Urban and rural communities have a new source of information and tools to help them plan and prepare for weather- and climate-related impacts: the new Built Environment topic in the U.S. Climate Resilience Toolkit can help community leaders and businesses address a wide range of risks facing cities and towns.
About 325 million people live in the United States today, and about eight out of ten live in or near a city or town. Extreme events that hit these areas — heat waves, heavy downpours, floods, and storm surges — often come with devastating and lasting impacts to property, lives, and livelihoods. Economic inequality, environmental degradation, and deteriorating public infrastructure can make some communities more vulnerable to weather and climate extremes than others.

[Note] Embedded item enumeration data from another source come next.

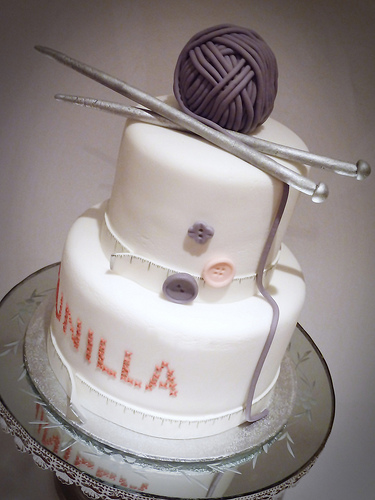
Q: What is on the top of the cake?
A: Knitting needles and yarn.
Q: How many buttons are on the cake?
A: Three.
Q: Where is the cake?
A: On a glass plate.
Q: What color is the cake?
A: White.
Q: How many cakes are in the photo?
A: One.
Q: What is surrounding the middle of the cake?
A: A measuring tape.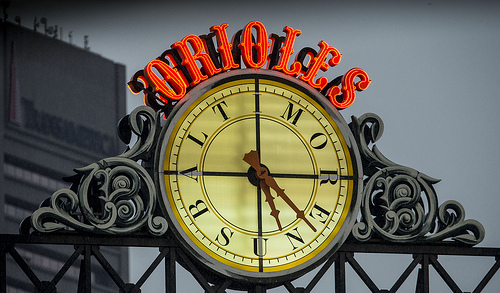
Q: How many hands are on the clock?
A: Two.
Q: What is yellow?
A: Face of clock.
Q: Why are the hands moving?
A: Keeping time.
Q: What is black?
A: The frame.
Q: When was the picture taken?
A: Daytime.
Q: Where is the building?
A: Behind the clock.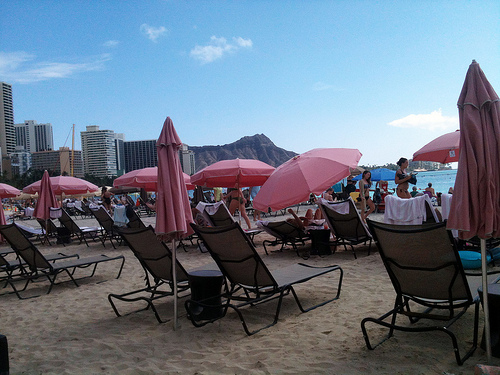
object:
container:
[187, 267, 224, 322]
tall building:
[77, 123, 124, 183]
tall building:
[124, 138, 161, 175]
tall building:
[178, 140, 197, 180]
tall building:
[0, 82, 16, 163]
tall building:
[14, 117, 54, 157]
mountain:
[187, 120, 298, 173]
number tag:
[446, 149, 456, 159]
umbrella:
[409, 125, 467, 165]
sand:
[0, 200, 500, 372]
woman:
[393, 156, 419, 200]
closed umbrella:
[443, 57, 498, 363]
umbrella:
[251, 146, 363, 214]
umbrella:
[151, 115, 201, 337]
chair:
[102, 222, 232, 329]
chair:
[358, 211, 492, 367]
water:
[339, 168, 463, 196]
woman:
[357, 169, 377, 223]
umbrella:
[29, 167, 61, 236]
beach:
[0, 197, 499, 374]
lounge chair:
[191, 219, 345, 335]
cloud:
[185, 29, 258, 66]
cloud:
[133, 19, 171, 43]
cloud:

The Toolkit’s new Built Environment topic provides authoritative information, real-world case studies, science-based decision-support tools, planning guides, training courses, reports, action plans, and links to regional experts — all freely available to the public. The new section can help cities and towns learn how to harness the benefits of trees, wetlands, and other natural resources to strengthen the health, wellbeing, and sustainability of our cities and towns. Subtopics addressed in the new section cover Buildings and Structures, Communications, Community Resilience, Disaster Planning, Economics, Energy, Environment and Natural Resources, Social Equity, Transportation, and Water and Wastewater.
Experts from NOAA, the U.S. Forest Service, and Harvard University led the development of the new tool in collaboration with personnel from the National Institute of Standards and Technology, Environmental Protection Agency, Federal Emergency Management Agency, Housing and Urban Development, and Department of Homeland Security.